We have a few answers to demystify the basic technical requirements of trying telehealth. While the technical requirements will often vary based on your use case and the telehealth software solution that you're using, there are some baseline tips you should know.
Whatever live telehealth platform you might be using, patients will need a few basic pieces of equipment to do a virtual visit:
- A computer or mobile device. Ask your telehealth vendor which specific devices their software will run on. Desktop computers? Laptops? Tablets? Smartphones? Be sure to ask not only about the compatible device type, but the operating systems as well (mac vs. windows).

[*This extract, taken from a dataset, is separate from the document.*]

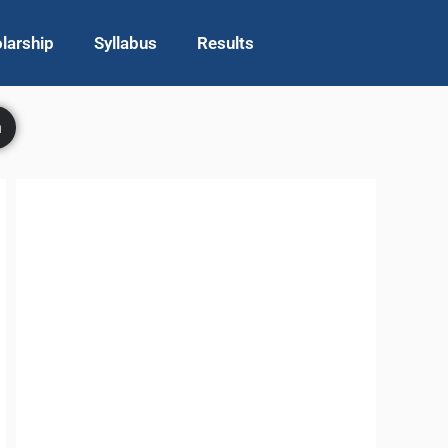
larship
Syllabus
Results
h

- An integrated or external microphone. Most mobile devices and computers will have a built-in microphone that should work fine. If the patient's device does not have one, they'll need to find a separate microphone. Luckily, there are tons of inexpensive options. Check out this list for some top microphones your patients could use.
- An integrated or external camera. Like with microphones, many devices now already have an integrated camera. However, if the patient is using a desktop computer or older laptop, they might not have a built-in webcam. Here's a quick list of great webcamera options to share with your patients.
Having a solid internet connection is a crucial piece of having a successful telehealth visit with a patient. If the patient has a shaky connection, not even the best telehealth app will be able to deliver quality video. Here are a few baseline requirements and tips to share with patients.
- Ideally, their internet speeds should be at least 15Mbps download and 5Mbps upload. While video streaming can happen with slower internet connections, these are the speeds needed to have the clear video experience you want.
If you consistently have a poor internet connection on your end, you may want to contact your internet provider (Comcast, AT&T) and ask them about upgrading your service.
If your patient is having trouble with their internet connection, suggest they try using a wired internet connection instead of wifi. Plugging straight into their router/modem with an ethernet cable will likely improve their connection.
In a pinch, patients can also use their mobile network on their smartphones, but just advise them that streaming video can use a good amount of data.